How is ASH1 expression regulated in HSCs? Quiescent HSCs contain some ASH1 transcript which increases with MTD, but no detectable protein, suggesting that in addition to transcriptional control, ASH1 expression is at least in part regulated by protein translation. The ASH1 transcript is a putative target for miR137, which is a reported target for MeCP2 transcriptional repressor.24 MeCP2 is rapidly up-regulated in day 1 early activating HSCs, which in turn may block expression of miR137, thus releasing a translational block on ASH1. As expected from our hypothesis (Fig. 5A), the absence of MeCP2 in mecp2−/y knockout myofibroblasts led to reduction of ASH1 expression. Chronically injured MeCP2 knockout livers are protected from fibrosis, which may be in part related to significantly reduced ASH1 expression and consequent diminution of profibrogenic genes collagen I, TIMP-1, and TGF-β1 (Fig. 5C,D).7 We have previously shown that MeCP2 positively regulates expression of EZH2 HMTase that controls methylation of H3K27 leading to gene repression.7 Interestingly, EZH2 is also a target for miR137.25 Induced EZH2 expression in myofibroblast and its targeting to 3′ end of PPAR-γ cause repression of this gene, thus aiding MTD.7 Therefore, this suggested pathway may at least in part explain how MeCP2 regulates HMTases that are both activators and repressors of transcription (for a schematic of the epigenetic pathway, see Fig. 7).

Figure 7.

MTD-associated epigenetic regulatory pathways: MeCP2 positively regulates expression of EZH2 and ASH1 histone methyltransferases. These HMTases regulate methylation of H3K27 and H3K4, respectively. As such, EZH2 is inhibitory, whereas ASH1 activates gene expression. MeCP2 protein becomes expressed with the onset of MTD; it may then bind to one or more miRNA promoters causing their transcriptional repression. Reduction in these miRNAs may release a translational block on both EZH2 and ASH1, which in turn leads to repression of PPAR-γ (by EZH2 and MeCP2) and simultaneous activation of collagen I, TIMP-1, and TGF-β1 (by ASH1). Alternatively, MeCP2 could directly activate EZH2 and ASH1 expression.

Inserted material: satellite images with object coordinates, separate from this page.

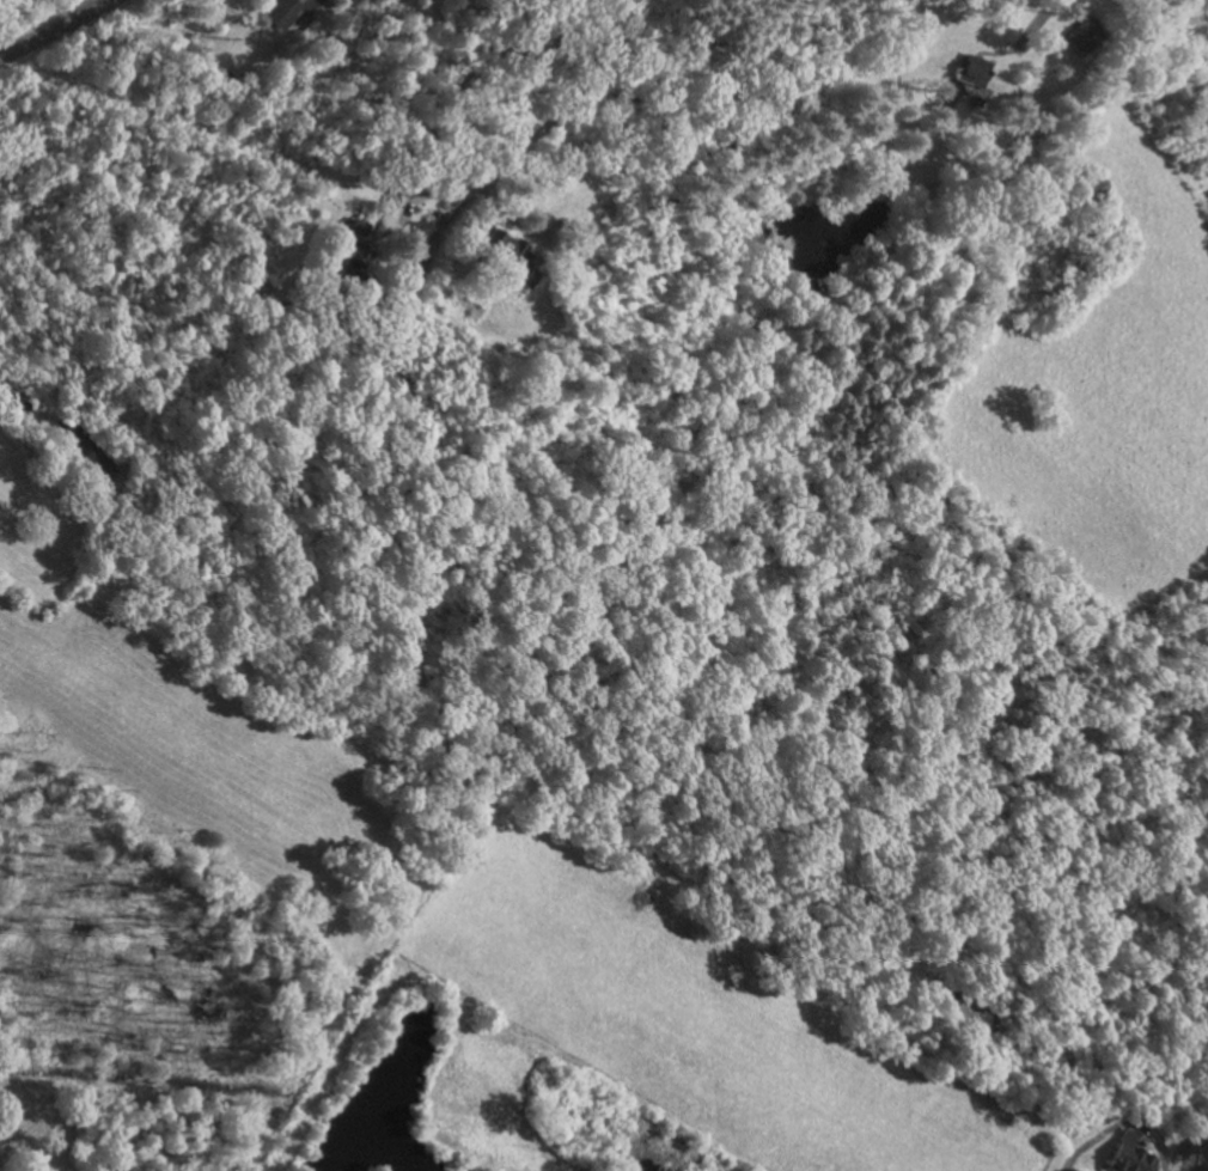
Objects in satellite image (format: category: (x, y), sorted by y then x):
building: (288, 11)
road: (57, 31)
building: (1082, 36)
building: (973, 71)
road: (585, 108)
building: (348, 249)
building: (509, 253)
road: (29, 404)
building: (92, 454)
building: (968, 1013)
road: (1122, 1123)
building: (1131, 1156)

The data from our previous and current studies suggest that MeCP2 regulates both repression of antifibrogenic genes (by way of EZH2) and activation of profibrogenic genes (by way of ASH1), confirming its role as a pivotal regulator of HSC MTD (Fig. 7). However, it is likely that several microRNAs and/or other epigenetic modulators may form further, as yet undefined components of this mechanism. Equally, the existence of other, distinct and unrelated epigenetic mechanisms that regulate fibrosis should not be discounted.

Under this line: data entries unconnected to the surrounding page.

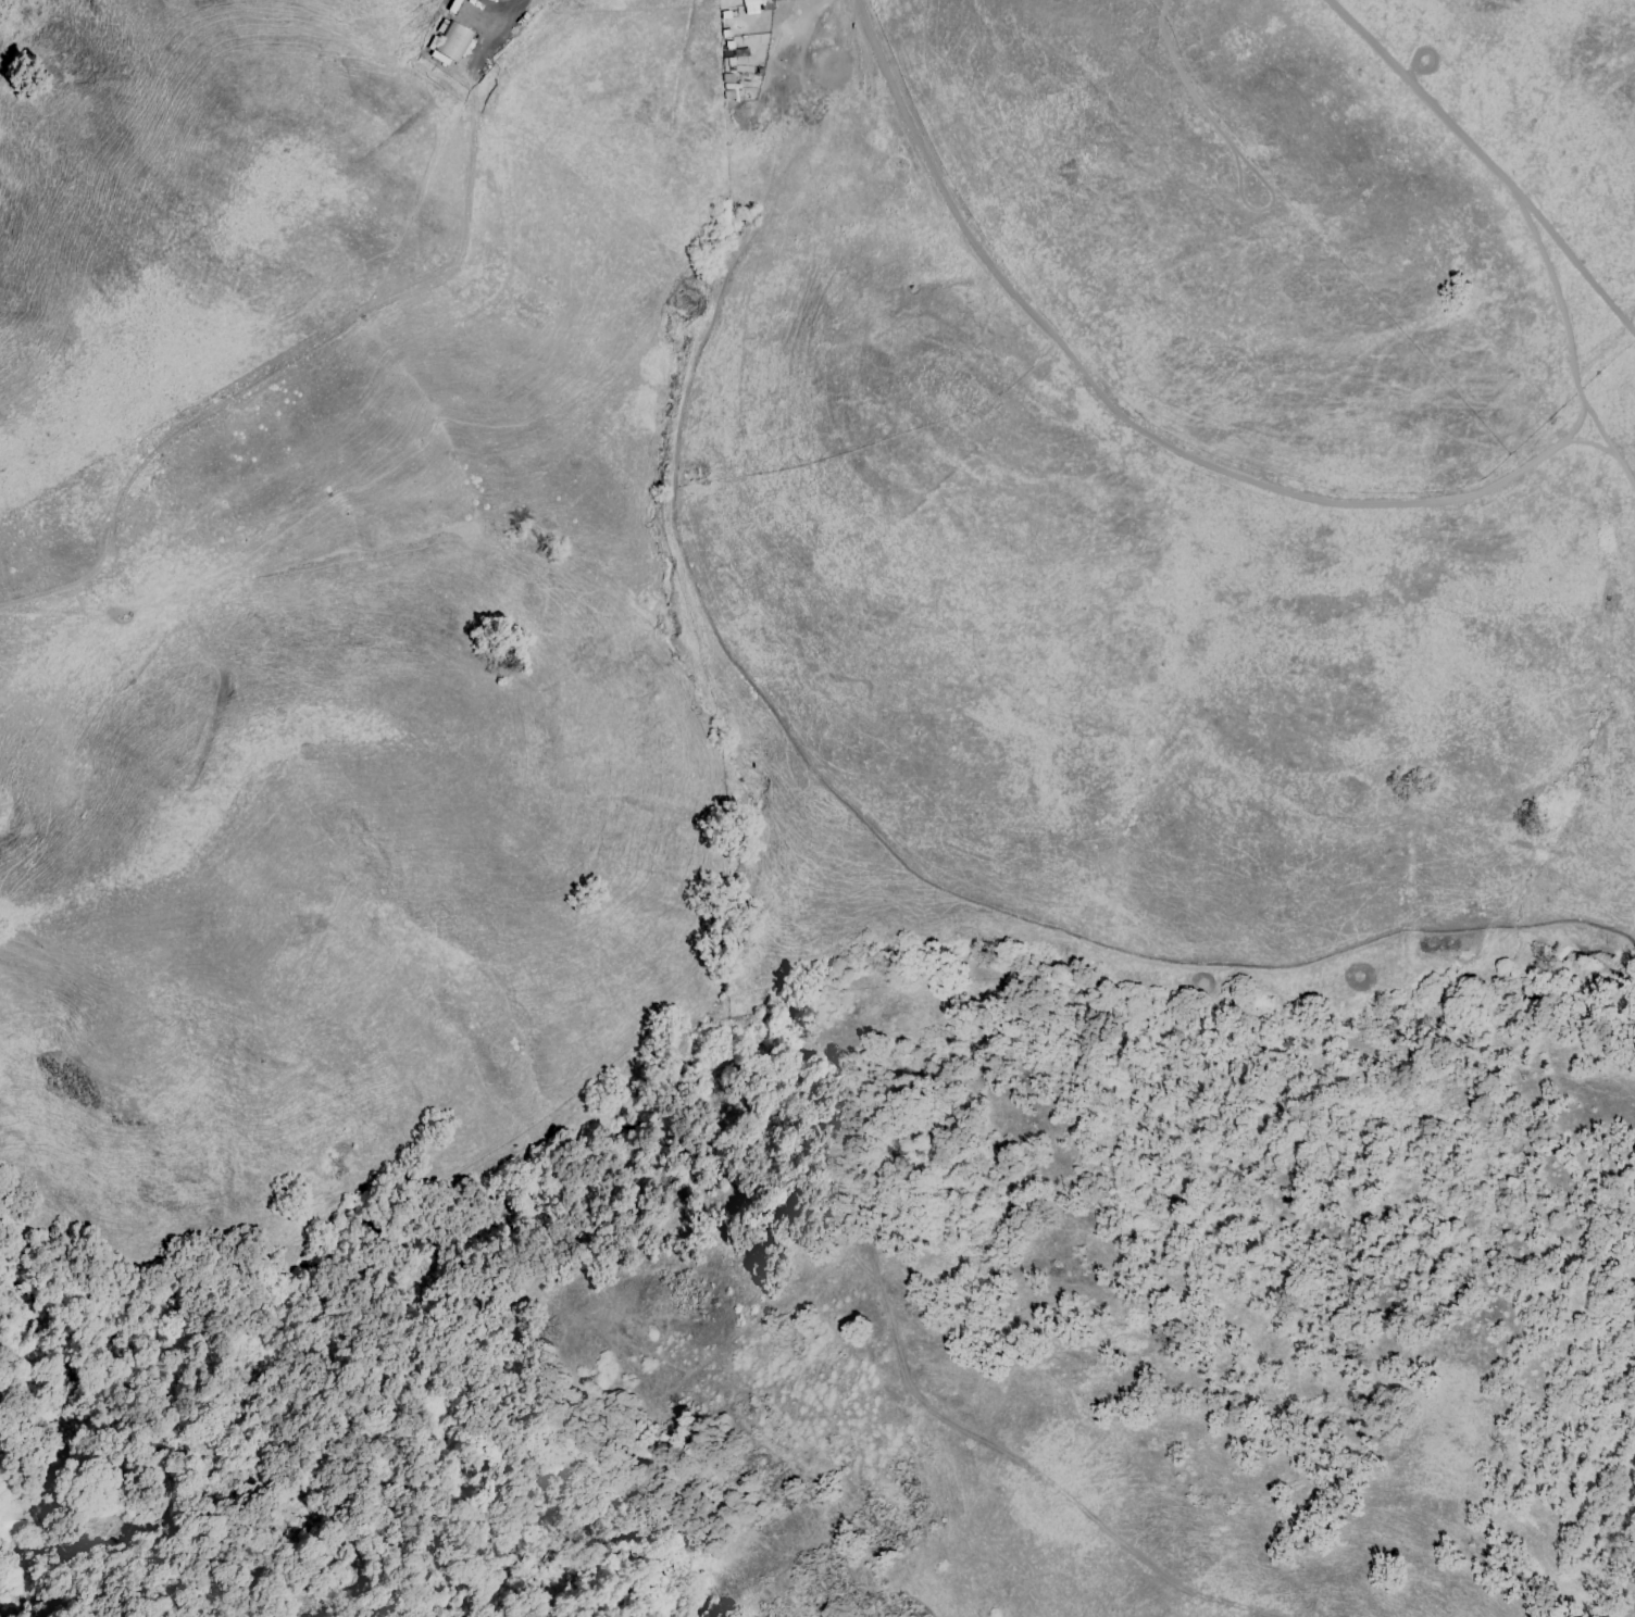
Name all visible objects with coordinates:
building: (776, 0)
building: (750, 6)
road: (483, 17)
road: (496, 30)
building: (453, 41)
road: (1454, 129)
road: (1575, 266)
road: (287, 363)
road: (1571, 371)
road: (1577, 423)
road: (1155, 430)
road: (675, 442)
road: (1255, 965)
road: (1026, 1468)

The discovery of a new epigenetic regulator ASH1 in myofibroblast MTD along with its role as a vital part of previously described epigenetic relay with MeCP2 as a central component significantly furthers our understanding of the control of wound healing (Fig. 7). The role of ASH1 in diseased liver, however, is less clear. Although its expression is confirmed in myofibroblasts of diseased livers, basal expression is also evident in hepatocytes, particularly in human liver. Although previous reports rule out expression of MeCP2 in hepatocytes, we have recently detected low-level expression in mouse hepatocytes. This raises a possibility that ASH1 may be subject to control by MeCP2 in hepatocytes, although we cannot exclude the existence of cell-specific regulatory mechanisms. As ASH1 conditional knockout mice are not currently available to enable targeted deletion to either hepatocytes or myofibroblasts, we are not yet able to definitively address the in vivo role of ASH1 in fibrogenesis. Absence of selective pharmacological inhibitors of ASH1 also limits in vivo studies.

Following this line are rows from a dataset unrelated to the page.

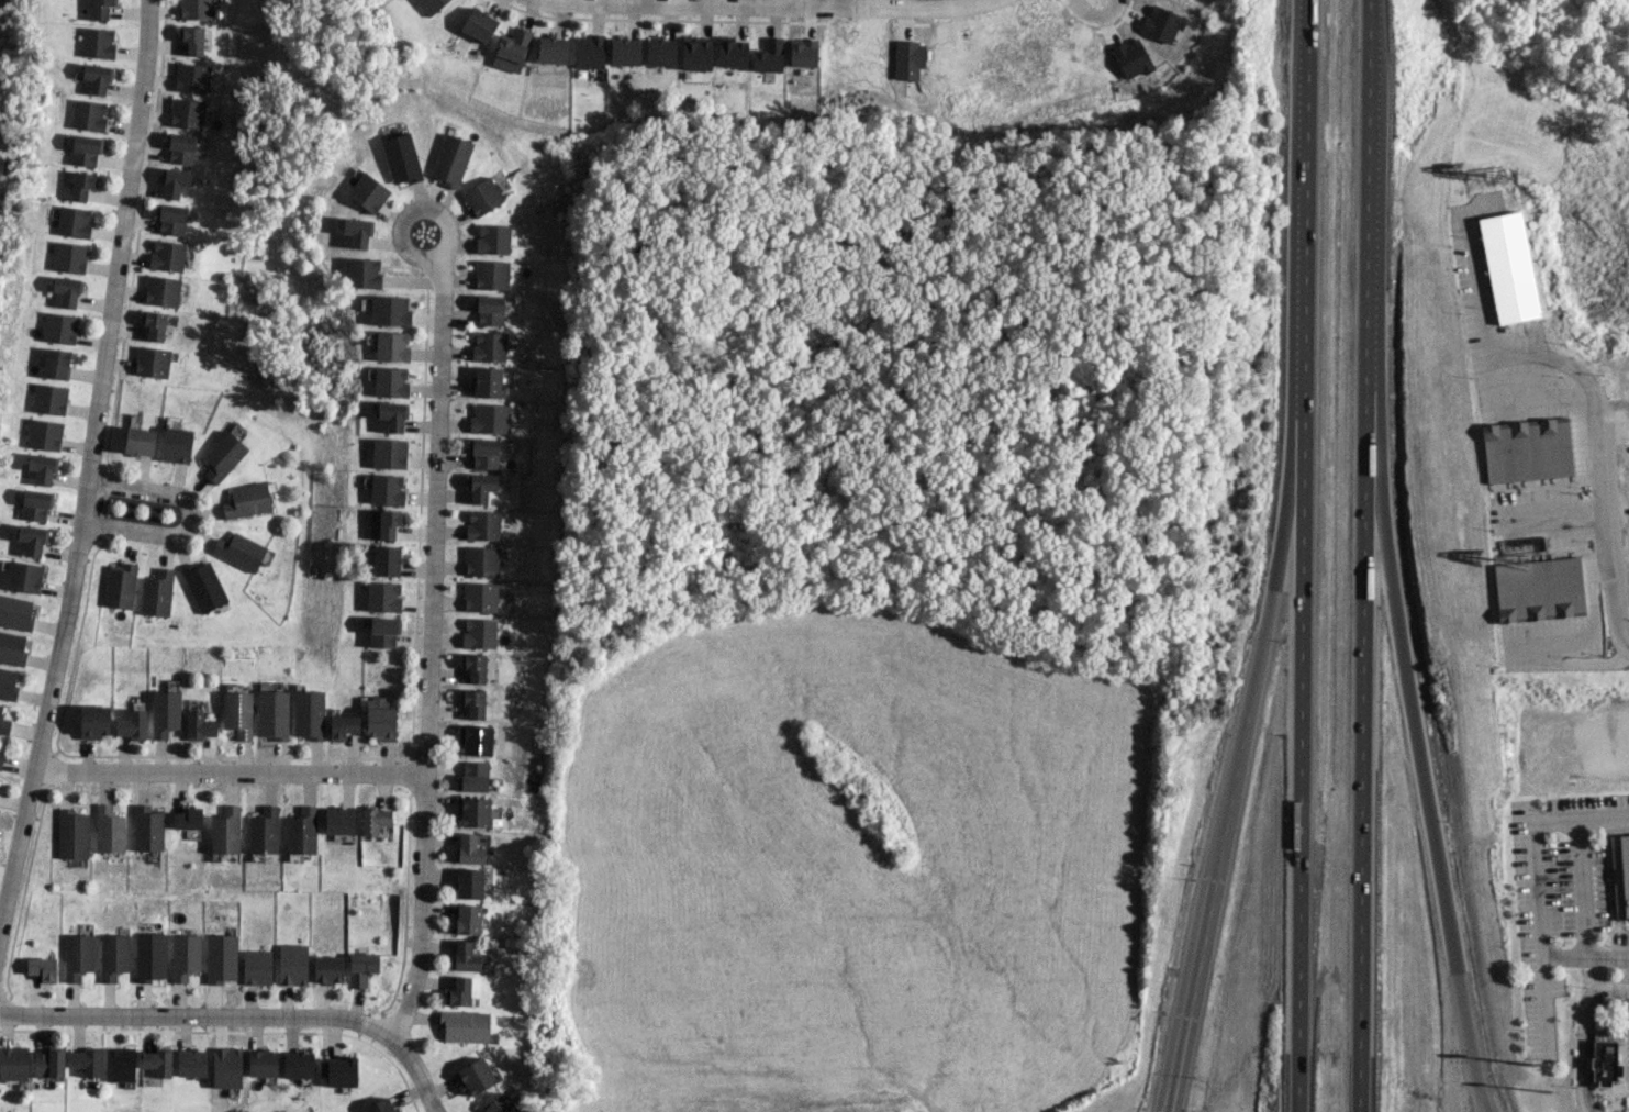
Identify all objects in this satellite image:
road: (828, 2)
building: (429, 5)
road: (790, 5)
building: (101, 8)
building: (195, 9)
road: (1098, 20)
building: (479, 25)
building: (192, 39)
building: (97, 42)
building: (514, 45)
building: (552, 50)
building: (589, 51)
building: (624, 51)
building: (660, 52)
building: (732, 52)
building: (696, 53)
building: (769, 55)
building: (803, 55)
building: (191, 77)
building: (97, 78)
building: (186, 113)
building: (88, 115)
building: (181, 148)
building: (85, 149)
building: (401, 158)
building: (451, 160)
building: (174, 182)
building: (82, 185)
building: (368, 192)
building: (482, 196)
building: (171, 219)
building: (73, 221)
building: (357, 231)
building: (493, 239)
building: (167, 255)
building: (68, 256)
building: (1508, 267)
building: (363, 272)
building: (491, 274)
building: (162, 290)
building: (66, 291)
building: (389, 310)
building: (489, 310)
building: (154, 325)
building: (59, 327)
building: (391, 346)
building: (151, 361)
building: (56, 363)
building: (390, 381)
building: (487, 382)
building: (49, 398)
building: (392, 415)
building: (490, 418)
building: (44, 434)
building: (139, 440)
building: (176, 444)
building: (1526, 450)
building: (388, 453)
building: (484, 453)
building: (223, 455)
building: (42, 468)
road: (84, 469)
building: (481, 487)
building: (386, 489)
building: (247, 500)
road: (1605, 501)
building: (35, 505)
road: (188, 514)
building: (389, 523)
building: (483, 525)
building: (32, 539)
building: (239, 551)
road: (1302, 556)
road: (1363, 556)
building: (386, 561)
building: (481, 561)
road: (432, 572)
building: (23, 576)
building: (119, 585)
building: (203, 585)
building: (1537, 589)
building: (156, 593)
building: (383, 596)
building: (480, 596)
building: (15, 612)
building: (383, 632)
building: (479, 632)
building: (12, 648)
building: (474, 667)
building: (8, 684)
building: (474, 703)
building: (195, 704)
building: (164, 712)
building: (237, 713)
building: (272, 713)
building: (308, 714)
building: (380, 718)
building: (94, 721)
building: (4, 722)
building: (132, 724)
building: (199, 725)
building: (343, 726)
road: (1415, 733)
building: (475, 739)
road: (1240, 751)
building: (1, 759)
road: (229, 772)
building: (473, 776)
building: (473, 811)
building: (187, 818)
building: (339, 820)
building: (375, 820)
building: (148, 827)
building: (109, 829)
building: (225, 830)
building: (264, 830)
building: (302, 831)
building: (72, 834)
road: (1534, 840)
building: (470, 849)
building: (1620, 874)
building: (469, 883)
road: (1583, 886)
building: (468, 919)
building: (77, 956)
building: (113, 956)
building: (150, 956)
building: (184, 956)
building: (466, 956)
road: (1585, 957)
building: (221, 958)
building: (292, 964)
building: (257, 967)
building: (42, 968)
building: (328, 968)
building: (361, 968)
building: (460, 992)
road: (1541, 1001)
road: (241, 1016)
building: (464, 1026)
road: (1585, 1035)
building: (86, 1059)
building: (157, 1062)
building: (13, 1063)
building: (48, 1063)
building: (191, 1063)
building: (262, 1063)
building: (1604, 1063)
building: (119, 1064)
building: (298, 1064)
building: (226, 1067)
building: (338, 1071)
building: (476, 1076)
building: (500, 1105)
road: (1169, 1105)
building: (380, 1106)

In summary, we describe ASH1 as a histone-modifying enzyme that functions as a regulatory component of the MeCP2-regulated fibrogenic pathway that remodels the epigenetic landscape of HSC during MTD. Further defining how MeCP2 and ASH1 cooperate to remodel histone structure at specific fibrogenic genes will be important for determining if and how ASH1 activities may be targeted for therapeutic applications. It will also be of great interest to examine the role of ASH1 in other organ systems to discover if, like MeCP2, it is a conserved component of the fibrogenic process.